Data supplied: Begin
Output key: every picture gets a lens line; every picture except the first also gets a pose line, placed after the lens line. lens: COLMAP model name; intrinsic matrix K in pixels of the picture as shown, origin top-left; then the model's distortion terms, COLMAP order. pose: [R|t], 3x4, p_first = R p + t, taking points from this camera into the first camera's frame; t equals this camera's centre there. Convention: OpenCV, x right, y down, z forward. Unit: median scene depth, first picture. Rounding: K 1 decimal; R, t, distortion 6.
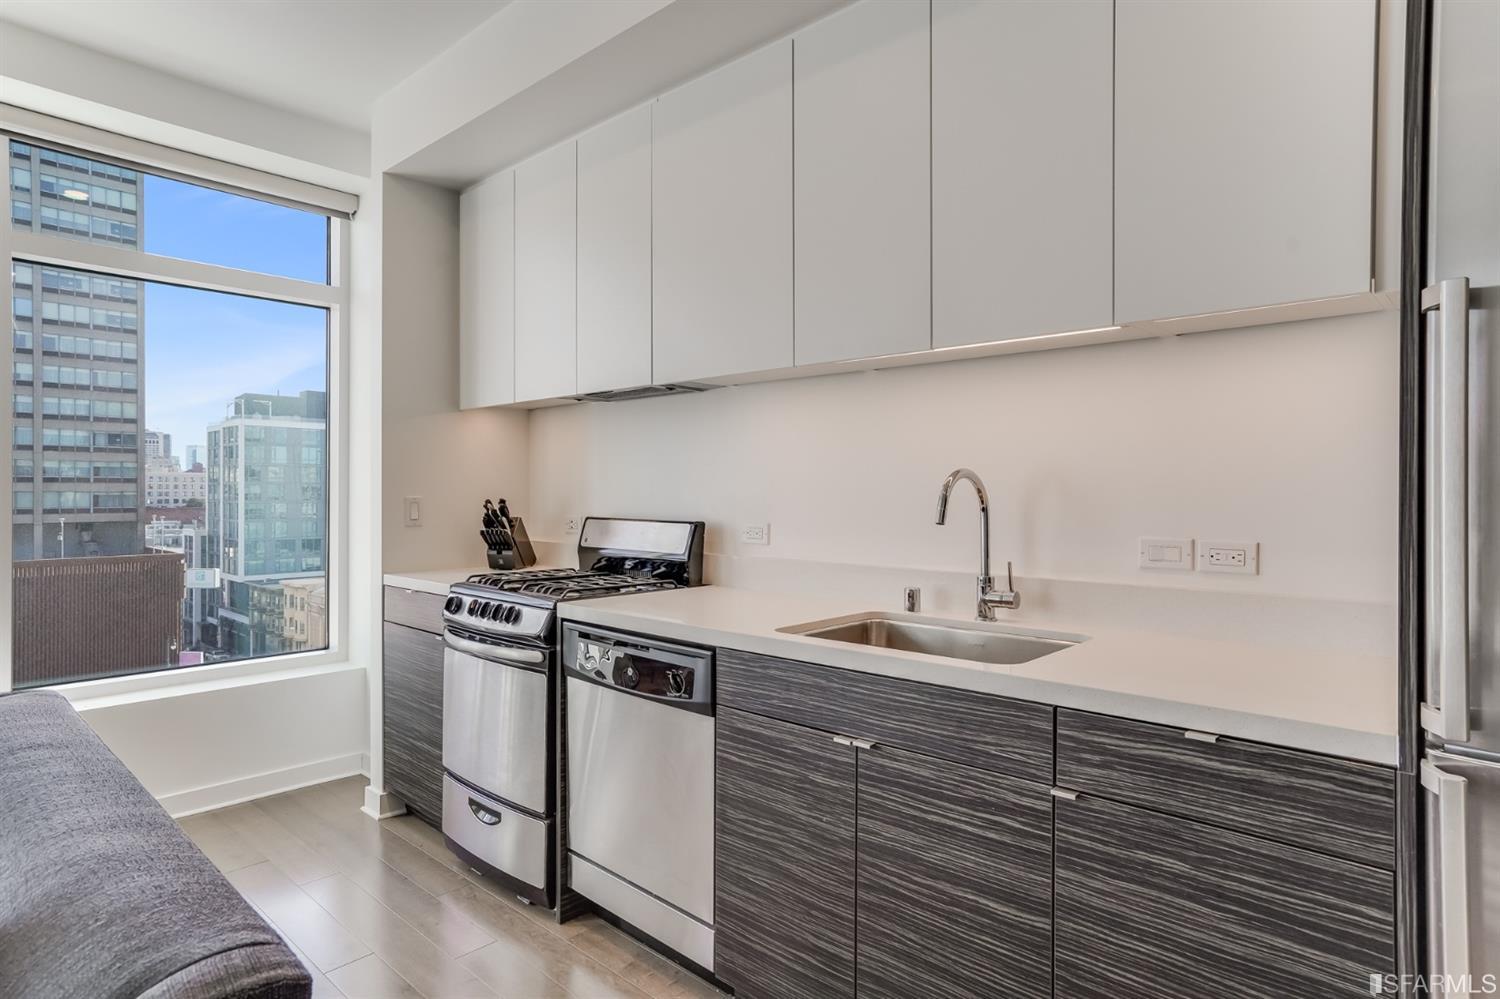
lens RADIAL K [[836.8, 0, 749.9], [0, 836.8, 496.1], [0, 0, 1]] dist [-0.021444, 0.027269]
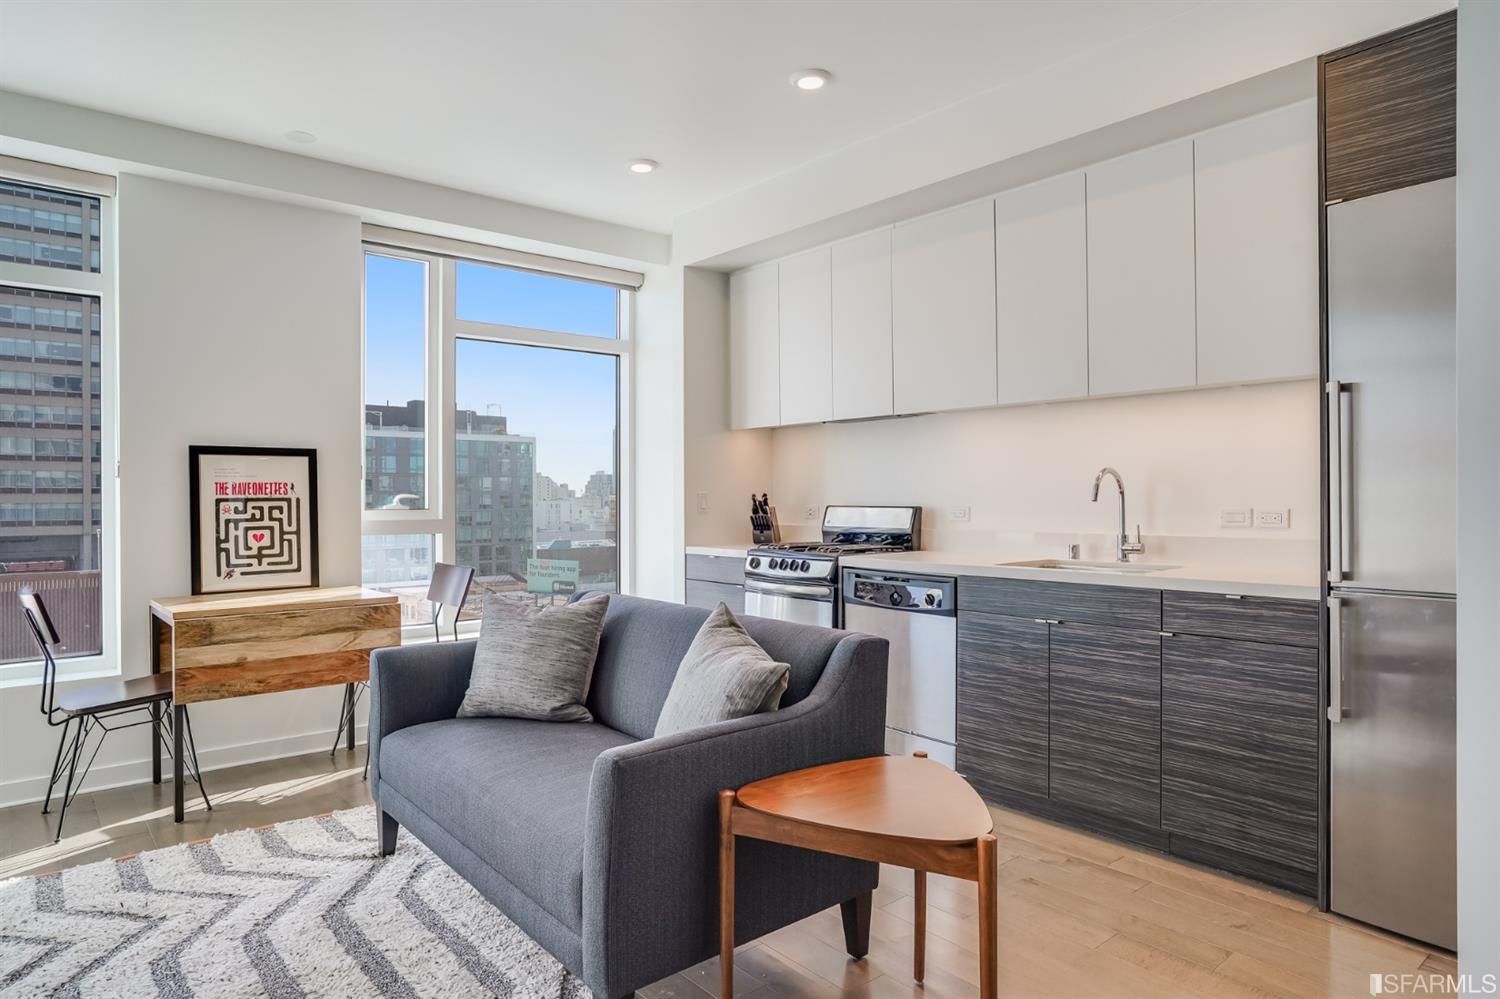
lens RADIAL K [[895.8, 0, 747.2], [0, 895.8, 502.1], [0, 0, 1]] dist [-0.045886, 0.036039]
pose [[0.992880, -0.006922, -0.118915, -0.201074], [0.006767, 0.999976, -0.001713, 0.027578], [0.118924, 0.000897, 0.992903, -0.682003]]
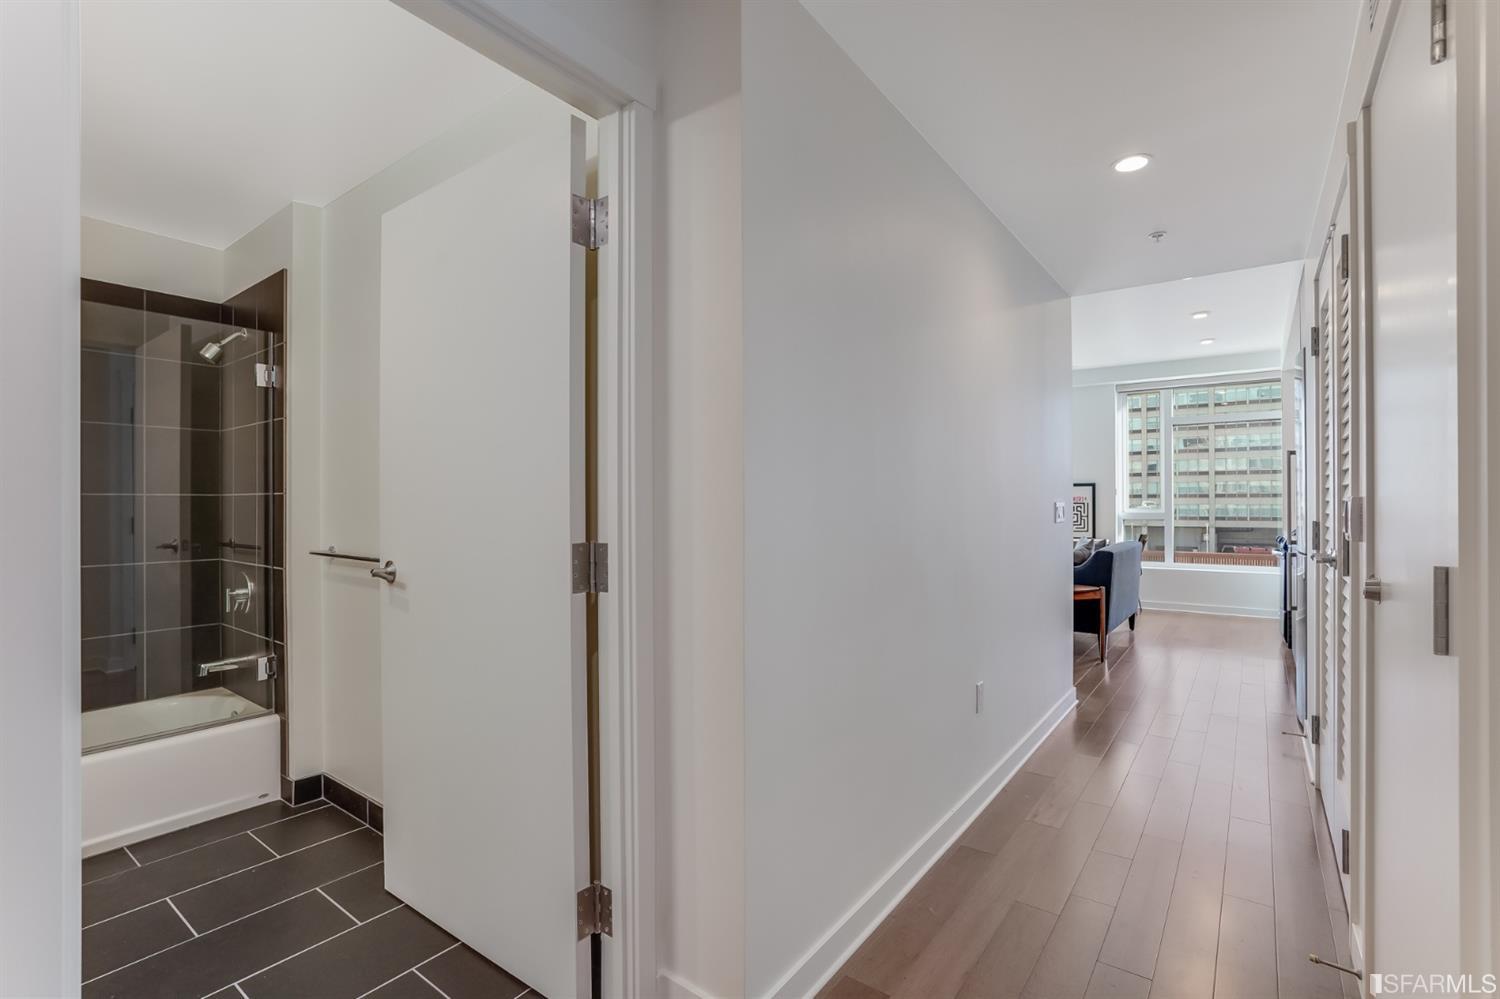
lens RADIAL K [[705.6, 0, 739.5], [0, 705.6, 503.6], [0, 0, 1]] dist [-0.037911, 0.019255]
pose [[0.101794, -0.003976, -0.994798, 1.963327], [-0.003285, 0.999985, -0.004333, 0.035266], [0.994800, 0.003709, 0.101780, -1.126785]]
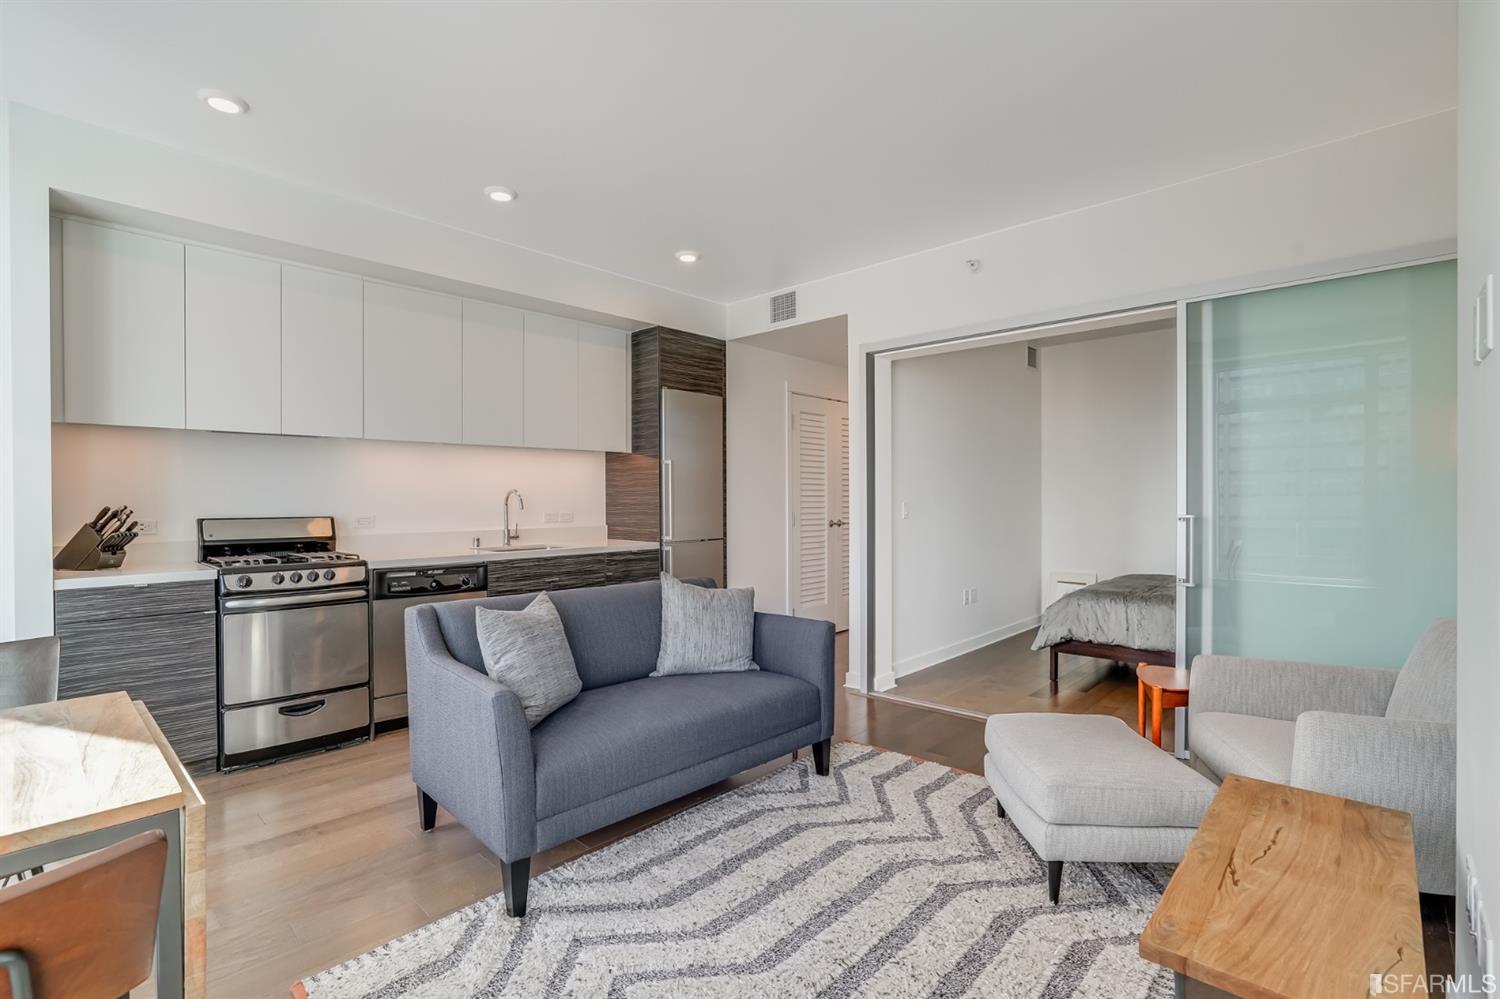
lens RADIAL K [[688.0, 0, 744.3], [0, 688.0, 494.8], [0, 0, 1]] dist [-0.057328, 0.031249]
pose [[0.014221, 0.001473, 0.999898, -1.673904], [0.011057, 0.999938, -0.001631, -0.001798], [-0.999838, 0.011079, 0.014204, 0.181821]]
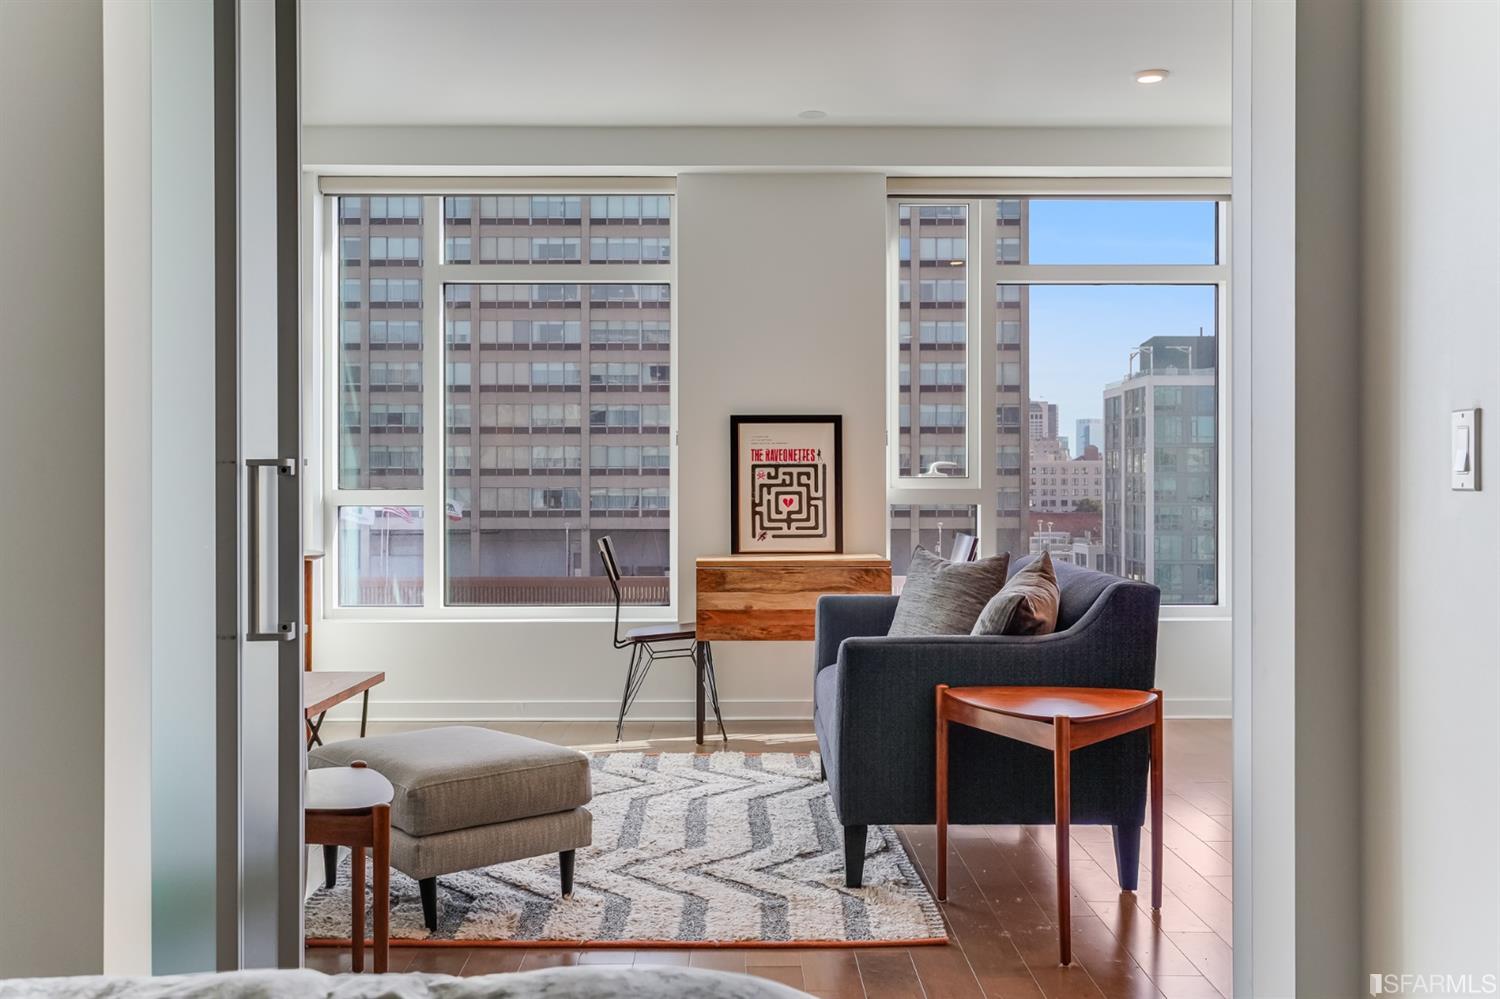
lens RADIAL K [[1504.5, 0, 747.0], [0, 1504.5, 473.9], [0, 0, 1]] dist [-0.007079, 0.002245]
pose [[0.689628, -0.010389, -0.724090, 0.749553], [-0.001230, 0.999879, -0.015518, 0.075392], [0.724163, 0.011592, 0.689531, -1.211273]]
Data supplied: End
Copy the data above word for word. Pictures stay out.

→ **Expected answer**
Output key: every picture gets a lens line; every picture except the first also gets a pose line, placed after the lens line. lens: COLMAP model name; intrinsic matrix K in pixels of the picture as shown, origin top-left; then the model's distortion terms, COLMAP order. pose: [R|t], 3x4, p_first = R p + t, taking points from this camera into the first camera's frame; t equals this camera's centre there. Convention: OpenCV, x right, y down, z forward. Unit: median scene depth, first picture. Rounding: K 1 decimal; R, t, distortion 6.
lens RADIAL K [[836.8, 0, 749.9], [0, 836.8, 496.1], [0, 0, 1]] dist [-0.021444, 0.027269]
lens RADIAL K [[895.8, 0, 747.2], [0, 895.8, 502.1], [0, 0, 1]] dist [-0.045886, 0.036039]
pose [[0.992880, -0.006922, -0.118915, -0.201074], [0.006767, 0.999976, -0.001713, 0.027578], [0.118924, 0.000897, 0.992903, -0.682003]]
lens RADIAL K [[705.6, 0, 739.5], [0, 705.6, 503.6], [0, 0, 1]] dist [-0.037911, 0.019255]
pose [[0.101794, -0.003976, -0.994798, 1.963327], [-0.003285, 0.999985, -0.004333, 0.035266], [0.994800, 0.003709, 0.101780, -1.126785]]
lens RADIAL K [[688.0, 0, 744.3], [0, 688.0, 494.8], [0, 0, 1]] dist [-0.057328, 0.031249]
pose [[0.014221, 0.001473, 0.999898, -1.673904], [0.011057, 0.999938, -0.001631, -0.001798], [-0.999838, 0.011079, 0.014204, 0.181821]]
lens RADIAL K [[1504.5, 0, 747.0], [0, 1504.5, 473.9], [0, 0, 1]] dist [-0.007079, 0.002245]
pose [[0.689628, -0.010389, -0.724090, 0.749553], [-0.001230, 0.999879, -0.015518, 0.075392], [0.724163, 0.011592, 0.689531, -1.211273]]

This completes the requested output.